Shelia Stewart feels right at home in her position as bursar at The University of Toledo.

“I attended school at UToledo, and I worked here for more than 20 years,” Stewart said. “I am very happy to return to this beautiful campus and an institution that is close to my heart.”

Stewart

She started her new post June 3 and oversees student accounts, billing and collections, as well as some treasury functions. The bursar reports to the associate vice president of finance and treasurer.

Stewart returns to UToledo after 17 years at Wayne State University, where she was bursar.

Prior to that, she held many positions, including bursar, assistant director of student accounts and information systems, and budget officer in UToledo’s Division of Finance from 1982 to 2002.

A UToledo alumna, Stewart received an associate degree in business management technology in 1987, a bachelor of science degree in individualized programs in 1990, and a master of education degree in educational technology in 1998.

Drive to Stock Teacher’s Supply Pantry for Old Orchard Elementary School

A survey by the National Center for Education Statistics revealed 94 percent of public school teachers spend their own money on classroom materials — up to $500 a year for grade school teachers. To help address this issue, The University of Toledo is leading efforts to connect teachers at Old Orchard Elementary School with supplies for their students.

“We recognize the importance of supporting schools in our community,” said UToledo President Sharon L. Gaber. “By collectively sharing the responsibility of equipping students with essential school supplies, we hope our collaboration with campus partners will contribute to students’ success.”

Officials at Toledo Public Schools identified the need to provide more supplies for area teachers throughout the year. Drawing inspiration from a model developed by Grace Church in Toledo, UToledo has organized a donation drive to stock a teacher’s supply pantry.
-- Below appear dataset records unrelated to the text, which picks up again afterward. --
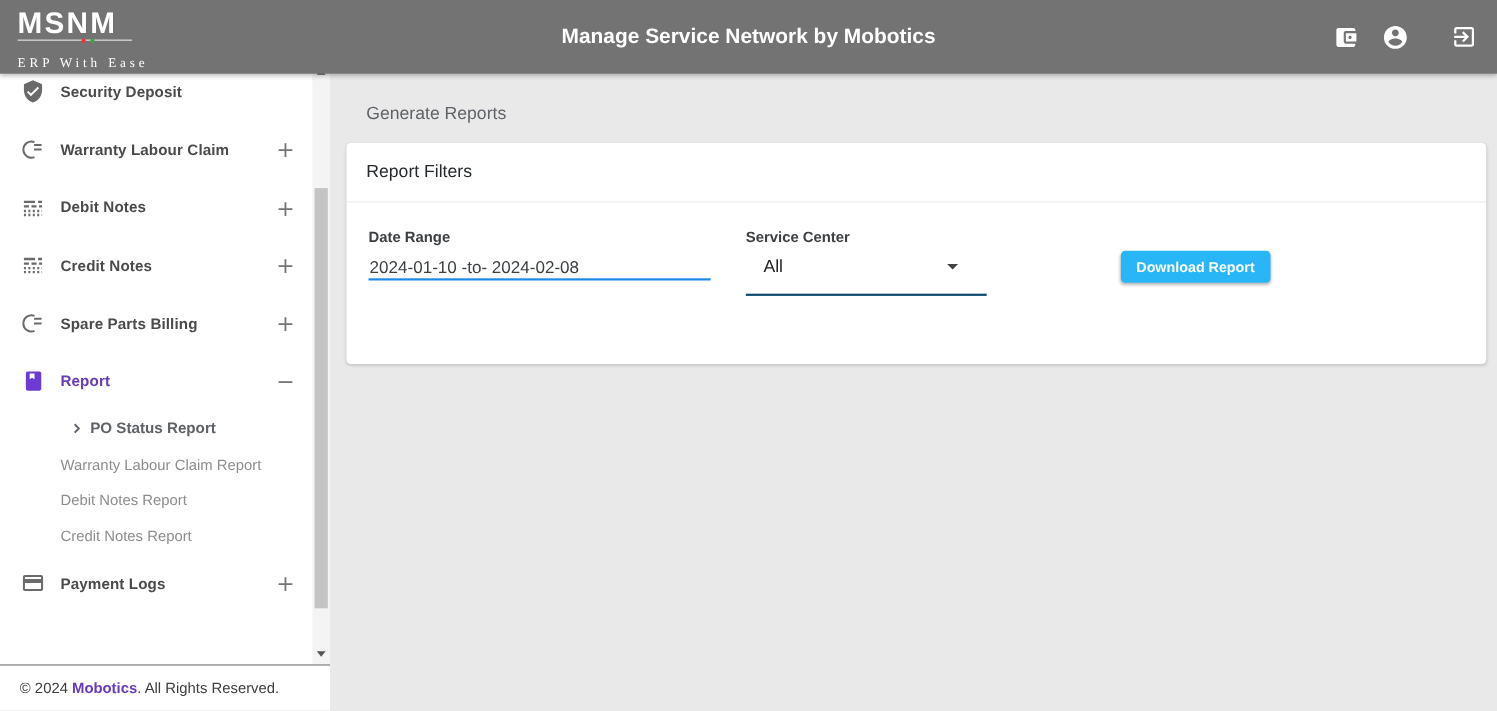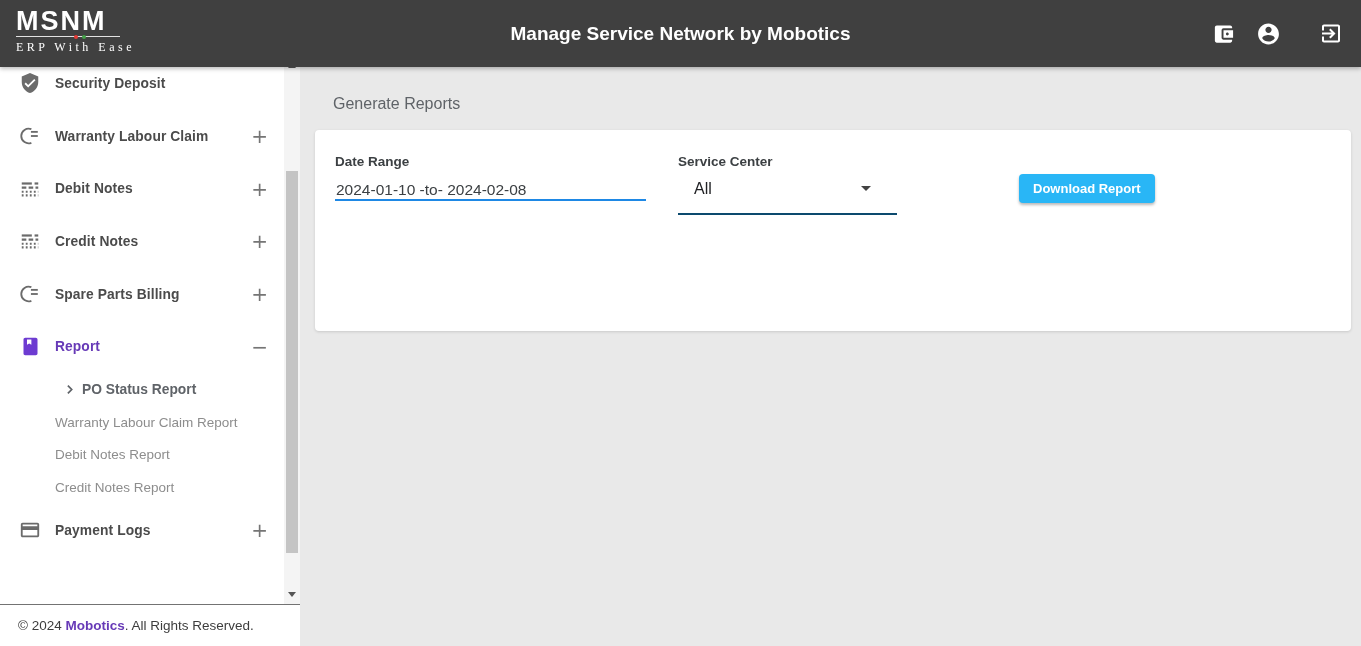"MSNM" .app-header { background: #404040 -> #737373 }
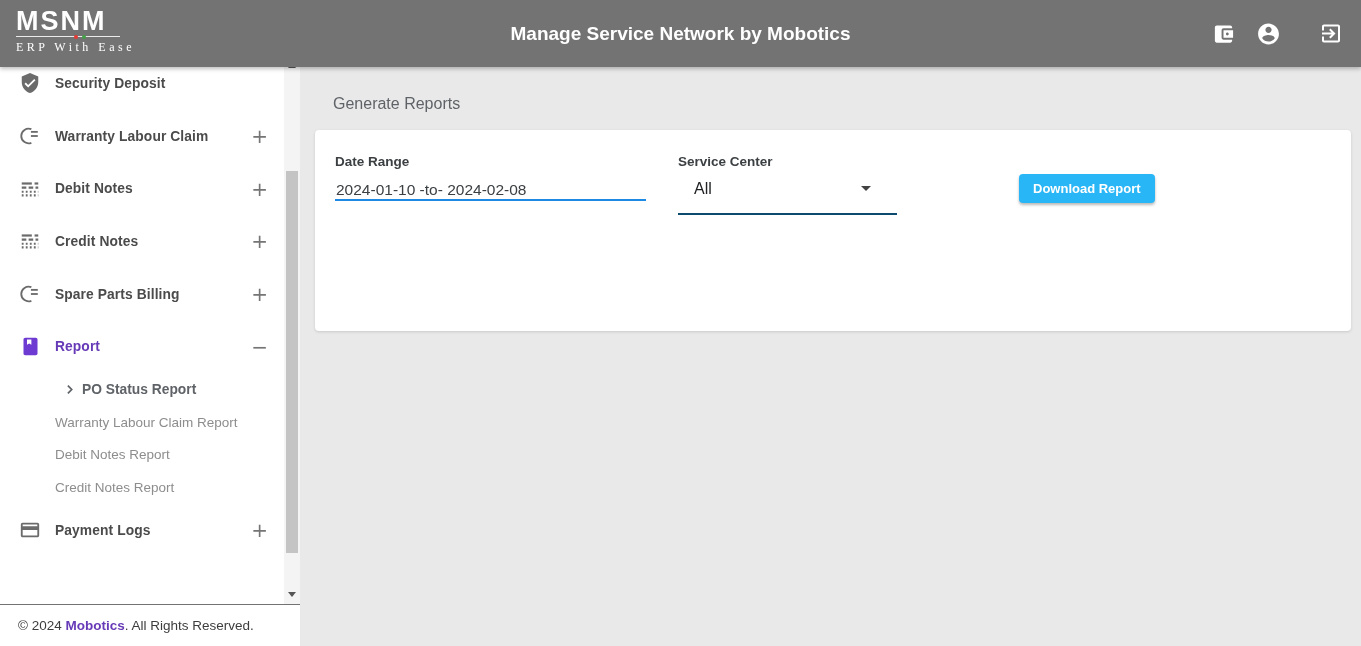"ERP With Ease" .logo-tagline { margin-top: 3px -> 13px }
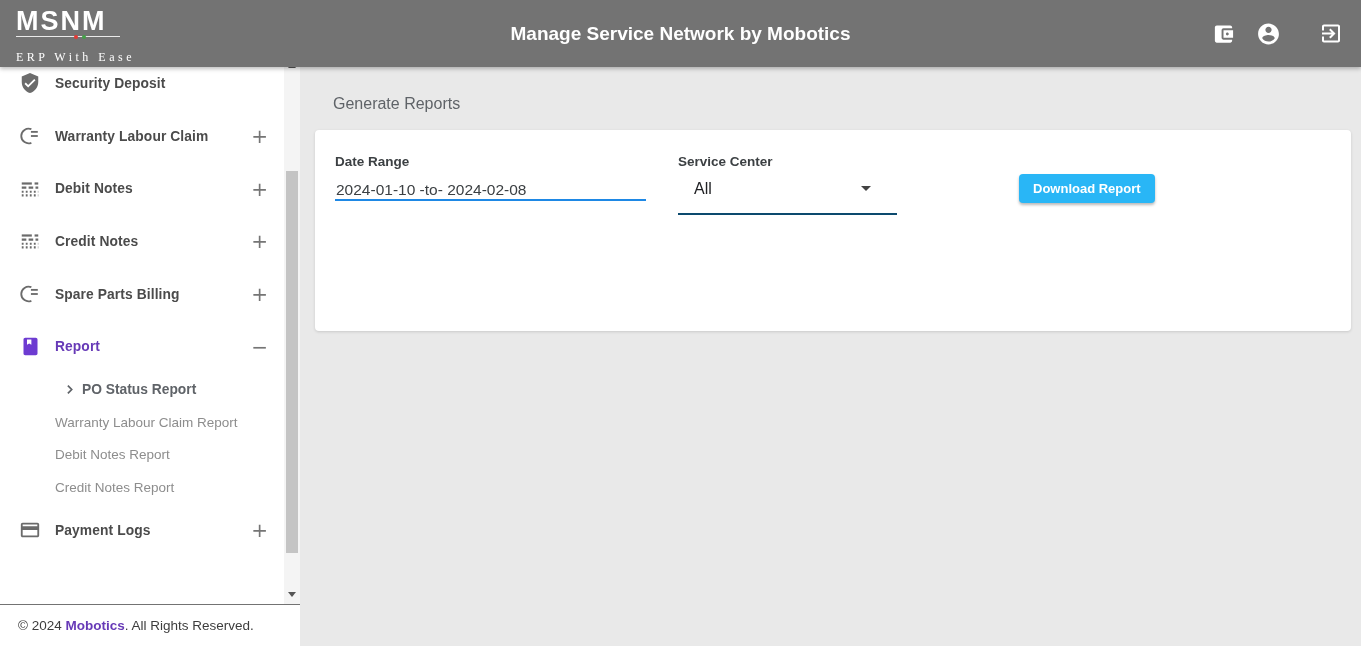"Report Filters" div.card-header { html: none -> <div>Report Filters</div> }
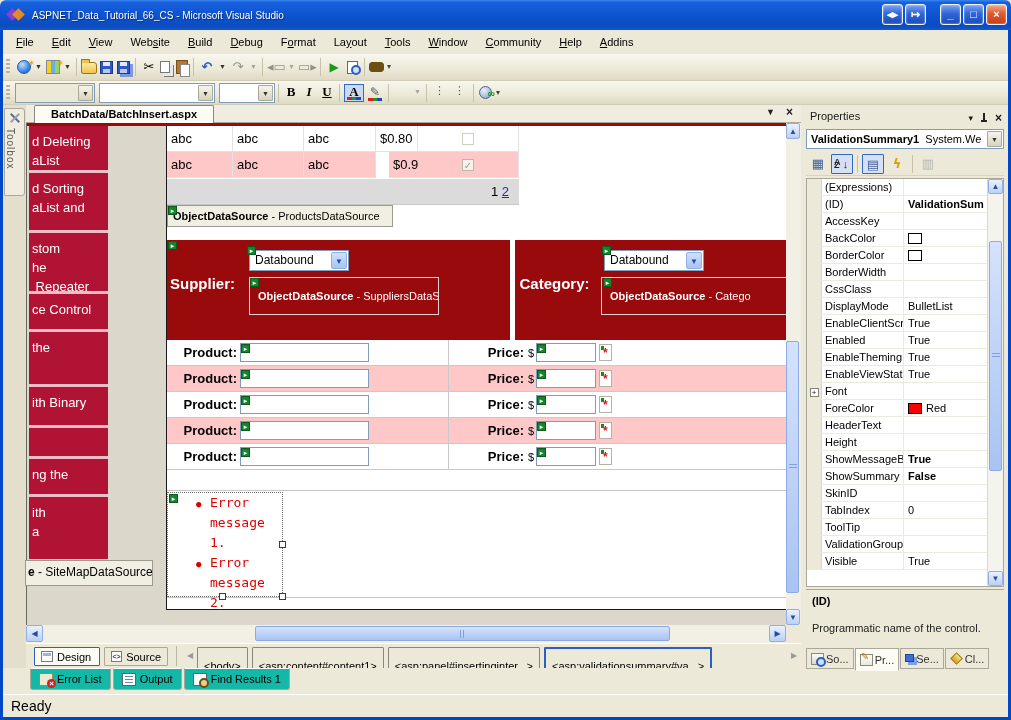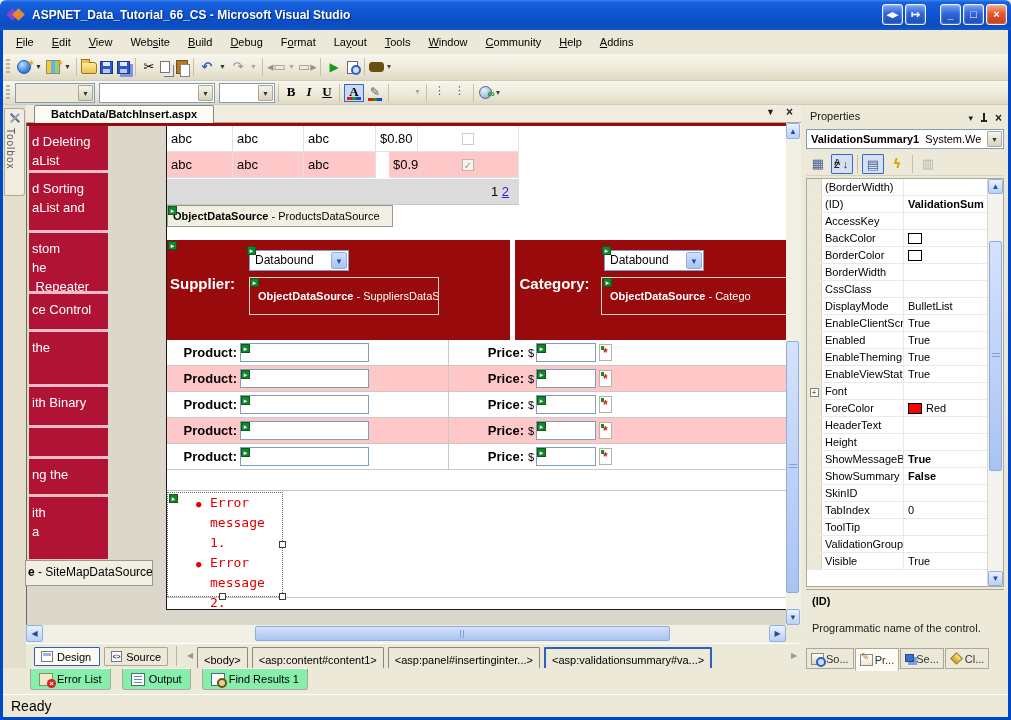"ASPNET_Data_Tutorial_66_CS - Microsoft" #win-title { font-size: 12px -> 10px; font-weight: bold -> normal }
While Old Orchard Elementary is the pilot school for the pantry project, the University hopes the initiative will grow to serve more schools.

“Helping provide school supplies to local young students reflects our commitment to fostering an environment where learning can thrive,” said Dr. Raymond H. Witte, dean of the Judith Herb College of Education. “We are invested in the success of Toledo Public Schools by being both a resource for immediate, material needs and providing access to our community-based research and educational programs.”

From Monday, July 8, through Friday, Sept. 26, donations will be accepted at several locations on Main Campus and Health Science Campus.

The supply pantry will be housed at the Carver Resource Center in Gillham Hall on UToledo’s Main Campus and will open to teachers at Old Orchard Elementary School beginning in October.

The UToledo community is encouraged to contribute. Old Orchard Elementary has identified a list of the most needed items: pencils, colored pencils, dry-erase markers, Clorox wipes, Crayola markers, facial tissues, Crayola crayons, index cards, Ziploc bags and masking tape.